US-based organisation earmarks sh4b for children living with HIV

Oct 01, 2008

TWELVE districts are to benefit from sh4.8b project meant for treatment and care of children living with HIV.

By Joseph Wanzusi

TWELVE districts are to benefit from sh4.8b project meant for treatment and care of children living with HIV.

The five-year project is funded by US-based Baylor College of Medicine Children’s Foundation.
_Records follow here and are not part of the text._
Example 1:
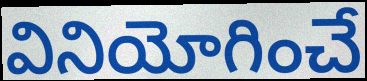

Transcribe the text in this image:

వినియోగించే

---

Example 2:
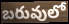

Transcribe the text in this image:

బరువులో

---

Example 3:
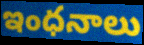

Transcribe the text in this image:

ఇంధనాలు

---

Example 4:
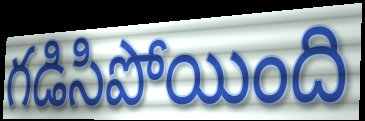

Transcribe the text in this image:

గడిసిపోయింది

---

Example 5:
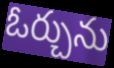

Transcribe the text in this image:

ఓర్చును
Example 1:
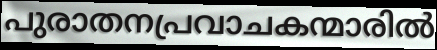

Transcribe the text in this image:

പുരാതനപ്രവാചകന്മാരിൽ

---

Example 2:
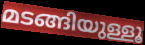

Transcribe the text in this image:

മടങ്ങിയുള്ളൂ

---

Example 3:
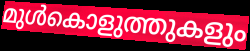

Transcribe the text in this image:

മുൾകൊളുത്തുകളും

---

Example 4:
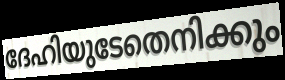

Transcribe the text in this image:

ദേഹിയുടേതെനിക്കും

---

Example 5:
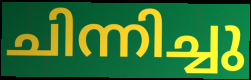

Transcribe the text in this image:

ചിന്നിച്ചു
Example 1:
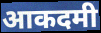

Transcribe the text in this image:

आकदमी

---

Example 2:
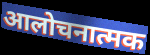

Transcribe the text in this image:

आलोचनात्मक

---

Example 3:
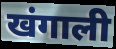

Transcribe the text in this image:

खंगाली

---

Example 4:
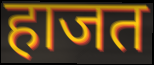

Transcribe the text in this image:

हाजत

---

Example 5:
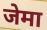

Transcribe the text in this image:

जेमा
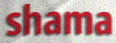
shama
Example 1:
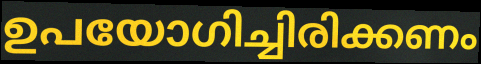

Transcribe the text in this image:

ഉപയോഗിച്ചിരിക്കണം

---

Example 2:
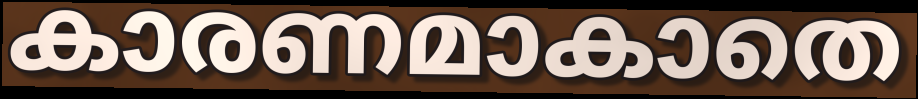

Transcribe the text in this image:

കാരണമാകാതെ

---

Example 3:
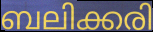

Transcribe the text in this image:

ബലിക്കരി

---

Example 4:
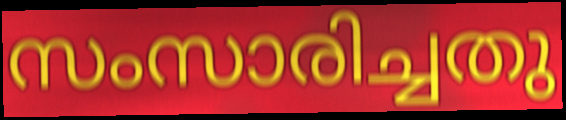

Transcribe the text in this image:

സംസാരിച്ചതു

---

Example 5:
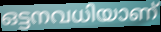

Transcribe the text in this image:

ഒട്ടനവധിയാണ്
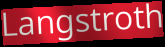
Langstroth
The beneficiary districts are Budaka, Bududa, Butaleja, Busia, Pallisa, Manafwa, Sironko, Amuria, Kumi, Kamuli, Bugiri in eastern and Mukono in the central region.
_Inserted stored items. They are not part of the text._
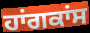
ਹਾਂਗਕਾਂਸ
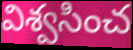
విశ్వసించ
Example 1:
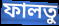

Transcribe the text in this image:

ফালতু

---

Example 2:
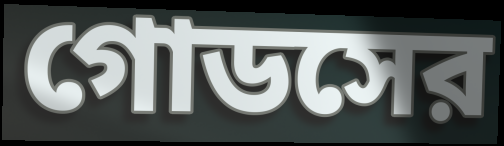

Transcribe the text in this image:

গোডসের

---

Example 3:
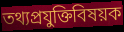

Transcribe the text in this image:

তথ্যপ্রযুক্তিবিষয়ক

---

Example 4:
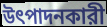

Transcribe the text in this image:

উৎপাদনকারী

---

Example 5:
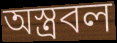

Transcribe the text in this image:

অস্ত্রবল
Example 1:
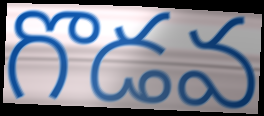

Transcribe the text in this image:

గొడవ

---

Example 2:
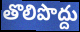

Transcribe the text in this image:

తొలిపొద్దు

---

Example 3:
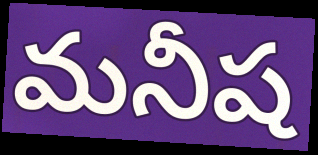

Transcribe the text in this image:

మనీష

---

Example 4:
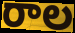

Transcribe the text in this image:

రాల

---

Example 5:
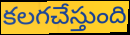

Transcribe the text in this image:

కలగచేస్తుంది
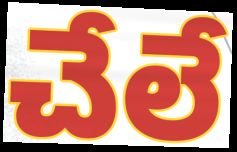
చేలే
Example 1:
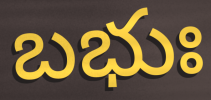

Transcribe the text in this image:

బభుః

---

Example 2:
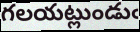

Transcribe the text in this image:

గలయట్లుండుఁ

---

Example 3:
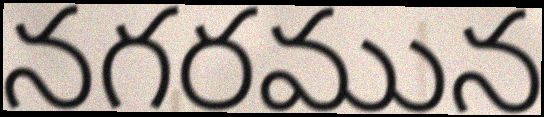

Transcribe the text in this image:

నగరమున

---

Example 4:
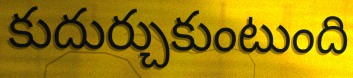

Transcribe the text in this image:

కుదుర్చుకుంటుంది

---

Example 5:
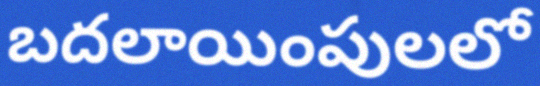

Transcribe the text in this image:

బదలాయింపులలో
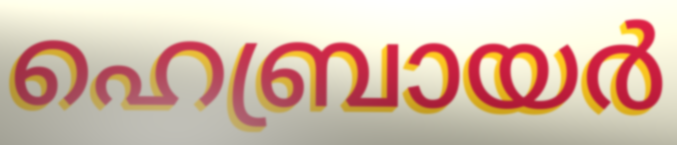
ഹെബ്രായർ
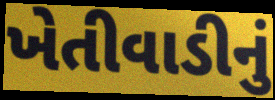
ખેતીવાડીનું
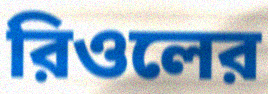
রিওলের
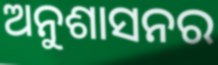
ଅନୁଶାସନର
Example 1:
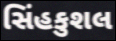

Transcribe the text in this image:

સિંહકુશલ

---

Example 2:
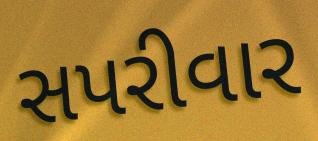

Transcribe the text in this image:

સપરીવાર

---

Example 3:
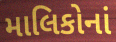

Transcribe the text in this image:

માલિકોનાં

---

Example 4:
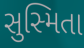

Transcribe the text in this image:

સુસ્મિતા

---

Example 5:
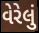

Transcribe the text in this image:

વેરેલું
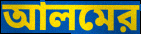
আলমের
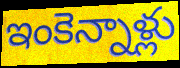
ఇంకెన్నాళ్లు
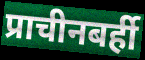
प्राचीनबर्ही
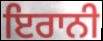
ਇਰਾਨੀ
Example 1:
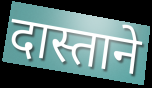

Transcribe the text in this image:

दास्ताने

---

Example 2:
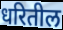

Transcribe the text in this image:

धरितील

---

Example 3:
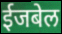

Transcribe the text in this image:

ईजबेल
The project manager, Suzan Kelly, said with financial support from the American President Emergency Programme for AIDS Relief, Baylor would strengthen health centres to provide treatment through anti-retroviral therapy clinics.

She was speaking after a two-day regional review meeting in Livingstone Hotel in Mbale last week.

Kelly said the money will be used for training of health workers and to secure equipment such as weighing scales, tape measures, thermometers and otoscopes, used to check the ear.

She said in a survey conducted in 32 health centres, only 50% offered paediatric HIV services.

Kelly added that the equipment would be procured and distributed to all health centres to improve care for HIV-positive children.

The project coordinator, Dr. Patrick Bukoma, said the success of the programme would depend on team work among local leaders, health workers and the community.

He advised the beneficiaries to open bank accounts before starting to receive the funds.

After the team’s visit to Pallisa Hospital to establish how health workers handled children living with HIV, the regional project coordinator, Dr. Crispus Tegu, said some laboratory technicians were on duty without gowns while the pharmacy room was leaking.

According to WHO, there are over 100,000 children living with HIV/AIDS in Uganda; 47,000 of whom are in need.